Verfolgungsfahrt in Bingen – In der Nacht von Montag auf Dienstag kam es in der Binger Innenstadt zu einer gefährlichen Situation, die erst durch den Einsatz von Spezialmitteln unter Kontrolle gebracht werden konnte. Die Polizei Bingen wurde auf der Saarlandstraße auf einen Pkw aufmerksam, der durch seine rücksichtslose Fahrweise auffiel. Der anschließende Einsatz erforderte neben taktischem Geschick auch die Anwendung des Distanzelektroimpulsgeräts (DEIG).
Verfolgungsfahrt in Bingen
Gegen 22:10 Uhr befuhr eine Streife der Polizei Bingen die Saarlandstraße zwischen Bingen-Stadt und Büdesheim, als ihnen ein Fahrzeug mit deutlich überhöhter Geschwindigkeit entgegenkam. Die Beamten wendeten umgehend ihr Dienstfahrzeug und nahmen die Verfolgung auf. Trotz unmissverständlicher Anhaltezeichen mittels Blaulicht, Einsatzhorn, Leuchtschrift und Außenlautsprecher ignorierte der Fahrer die Aufforderungen zunächst beharrlich. Erst mit deutlicher Verzögerung konnte der Wagen schließlich in der Schmittstraße gestoppt und der Fahrer kontrolliert werden.
Aggressives Verhalten und Widerstand gegen Beamte
Bei der Überprüfung des 38-jährigen Fahrers stellten die Beamten der Polizei Bingen sofort starken Atemalkoholgeruch fest. Der Mann, der bereits in der Vergangenheit wegen einer Trunkenheitsfahrt polizeilich in Erscheinung getreten war, zeigte sich von Beginn an unkooperativ. Zwar willigte er zunächst in einen Atemalkoholtest ein, verweigerte dann jedoch plötzlich jegliche Mitwirkung. Die Situation eskalierte, als der Beschuldigte verbal aggressiv wurde, sich distanzlos verhielt und aktiv versuchte, das Anlegen von Handschellen zu verhindern.

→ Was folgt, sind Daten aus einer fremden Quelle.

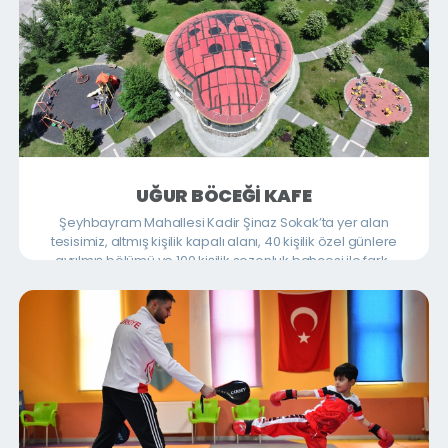
UĞUR BÖCEĞİ KAFE
Şeyhbayram Mahallesi Kadir Şinaz Sokak’ta yer alan
tesisimiz, altmış kişilik kapalı alanı, 40 kişilik özel günlere
ayrılmış bölümü ve 100 kişilik sezonluk bahçesi ile farklı
ihtiyaçlara göre şekillenen bir yapıya sahiptir. Burada
ön planda olan şey; sade ama keyifli anlardır. Çay,
kahve ve meşrubat eşliğinde, günlük taze pastalar ve
kuruyemiş çeşitleriyle şehrin gürültüsünden uzak güzel
bir lokasyonda vatandaşlarımıza hizmet vermektedir.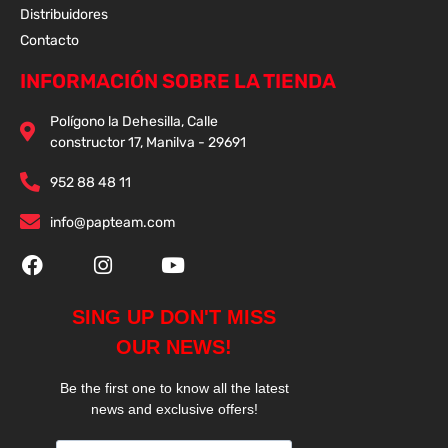
Distribuidores
Contacto
INFORMACIÓN SOBRE LA TIENDA
Polígono la Dehesilla, Calle
constructor 17, Manilva - 29691
952 88 48 11
info@papteam.com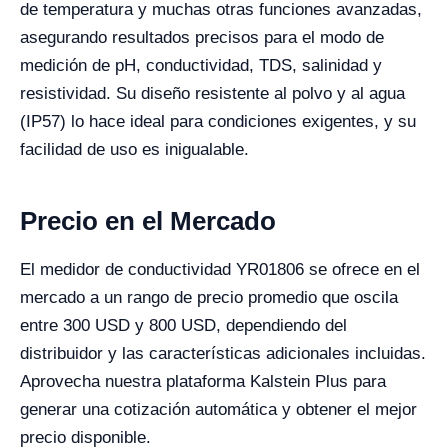
de temperatura y muchas otras funciones avanzadas,
asegurando resultados precisos para el modo de
medición de pH, conductividad, TDS, salinidad y
resistividad. Su diseño resistente al polvo y al agua
(IP57) lo hace ideal para condiciones exigentes, y su
facilidad de uso es inigualable.
Precio en el Mercado
El medidor de conductividad YR01806 se ofrece en el
mercado a un rango de precio promedio que oscila
entre 300 USD y 800 USD, dependiendo del
distribuidor y las características adicionales incluidas.
Aprovecha nuestra plataforma Kalstein Plus para
generar una cotización automática y obtener el mejor
precio disponible.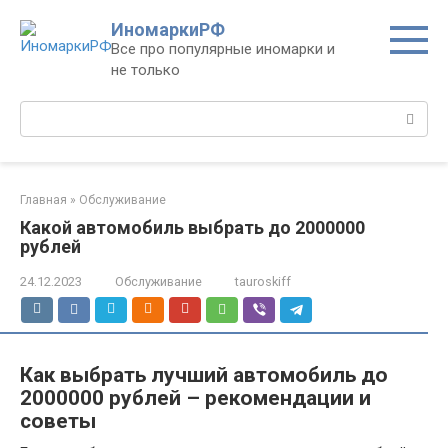
Перейти
ИномаркиРФ
к
Все про популярные иномарки и
контенту
не только
Поиск:
Главная
»
Обслуживание
Какой автомобиль выбрать до 2000000
рублей
24.12.2023
Обслуживание
tauroskiff
Как выбрать лучший автомобиль до
2000000 рублей – рекомендации и
советы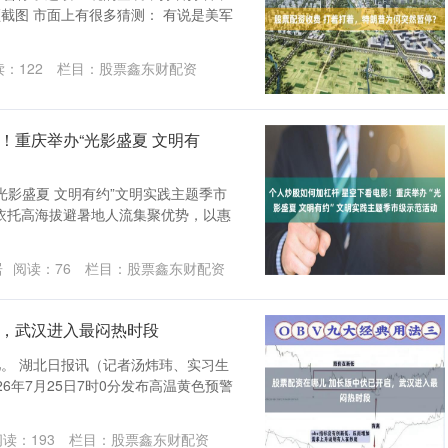
频截图 市面上有很多猜测： 有说是美军
读：
122
栏目：
股票鑫东财配资
！重庆举办“光影盛夏 文明有
光影盛夏 文明有约”文明实践主题季市
依托高海拔避暑地人流集聚优势，以惠
居
阅读：
76
栏目：
股票鑫东财配资
启，武汉进入最闷热时段
儿。 湖北日报讯（记者汤炜玮、实习生
6年7月25日7时0分发布高温黄色预警
阅读：
193
栏目：
股票鑫东财配资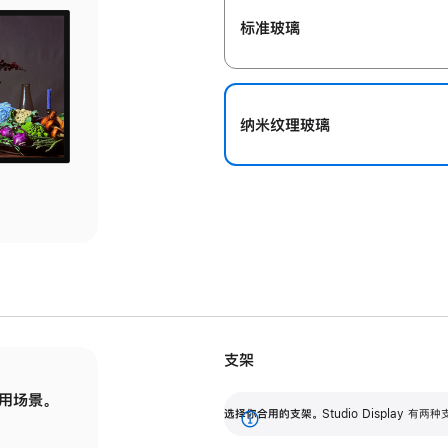
标准玻璃
纳米纹理玻璃
支架
用场景。
标配可调倾斜度的支架，提供 30 度的倾斜度
选
选择你合用的支架。
Studio Display
调节范围。
展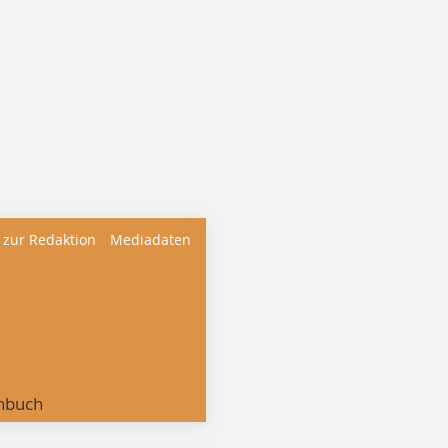
 zur Redaktion
Mediadaten
nbuch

Taser-Einsatz beendet die Eskalation
Da sich der Fahrer auch von der expliziten Androhung des Tasers unbeeindruckt zeigte und die körperliche Festsetzung weiterhin blockierte, sah sich die Polizei Bingen gezwungen, das Gerät einzusetzen. Erst durch den Einsatz des Distanzelektroimpulsgeräts konnten dem Mann schließlich widerstandslos Handfesseln angelegt werden. Er wurde zur Dienststelle verbracht, wo ihm durch einen Arzt eine Blutprobe entnommen wurde.
Die Beamten beschlagnahmten den Führerschein des 38-Jährigen noch vor Ort und leiteten diesen an die Staatsanwaltschaft weiter. Den Fahrer erwarten nun mehrere Strafverfahren, unter anderem wegen Trunkenheit im Verkehr sowie Widerstands gegen Vollstreckungsbeamte.